Electronics source listings:
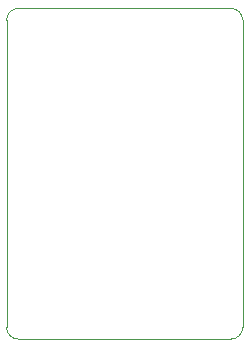
<source format=gbr>
%TF.GenerationSoftware,KiCad,Pcbnew,6.0.0-rc2-1.20211220git160328a.fc35*%
%TF.CreationDate,2022-01-05T17:26:24+00:00*%
%TF.ProjectId,RotaryEncoder,526f7461-7279-4456-9e63-6f6465722e6b,rev?*%
%TF.SameCoordinates,Original*%
%TF.FileFunction,Profile,NP*%
%FSLAX46Y46*%
G04 Gerber Fmt 4.6, Leading zero omitted, Abs format (unit mm)*
G04 Created by KiCad (PCBNEW 6.0.0-rc2-1.20211220git160328a.fc35) date 2022-01-05 17:26:24*
%MOMM*%
%LPD*%
G01*
G04 APERTURE LIST*
%TA.AperFunction,Profile*%
%ADD10C,0.100000*%
%TD*%
G04 APERTURE END LIST*
D10*
X144000000Y-128000000D02*
X144000000Y-102000000D01*
X125000000Y-129000000D02*
X143000000Y-129000000D01*
X124000000Y-102000000D02*
X124000000Y-128000000D01*
X143000000Y-101000000D02*
X125000000Y-101000000D01*
X124000000Y-128000000D02*
G75*
G03*
X125000000Y-129000000I1000000J0D01*
G01*
X143000000Y-129000000D02*
G75*
G03*
X144000000Y-128000000I0J1000000D01*
G01*
X144000000Y-102000000D02*
G75*
G03*
X143000000Y-101000000I-1000000J0D01*
G01*
X125000000Y-101000000D02*
G75*
G03*
X124000000Y-102000000I0J-1000000D01*
G01*
M02*

</source>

DIRECTIONS
Give every entry again verbatim, with no pictures.

TASK OUTPUT
<source format=gbr>
%TF.GenerationSoftware,KiCad,Pcbnew,6.0.0-rc2-1.20211220git160328a.fc35*%
%TF.CreationDate,2022-01-05T17:26:24+00:00*%
%TF.ProjectId,RotaryEncoder,526f7461-7279-4456-9e63-6f6465722e6b,rev?*%
%TF.SameCoordinates,Original*%
%TF.FileFunction,Profile,NP*%
%FSLAX46Y46*%
G04 Gerber Fmt 4.6, Leading zero omitted, Abs format (unit mm)*
G04 Created by KiCad (PCBNEW 6.0.0-rc2-1.20211220git160328a.fc35) date 2022-01-05 17:26:24*
%MOMM*%
%LPD*%
G01*
G04 APERTURE LIST*
%TA.AperFunction,Profile*%
%ADD10C,0.100000*%
%TD*%
G04 APERTURE END LIST*
D10*
X144000000Y-128000000D02*
X144000000Y-102000000D01*
X125000000Y-129000000D02*
X143000000Y-129000000D01*
X124000000Y-102000000D02*
X124000000Y-128000000D01*
X143000000Y-101000000D02*
X125000000Y-101000000D01*
X124000000Y-128000000D02*
G75*
G03*
X125000000Y-129000000I1000000J0D01*
G01*
X143000000Y-129000000D02*
G75*
G03*
X144000000Y-128000000I0J1000000D01*
G01*
X144000000Y-102000000D02*
G75*
G03*
X143000000Y-101000000I-1000000J0D01*
G01*
X125000000Y-101000000D02*
G75*
G03*
X124000000Y-102000000I0J-1000000D01*
G01*
M02*

</source>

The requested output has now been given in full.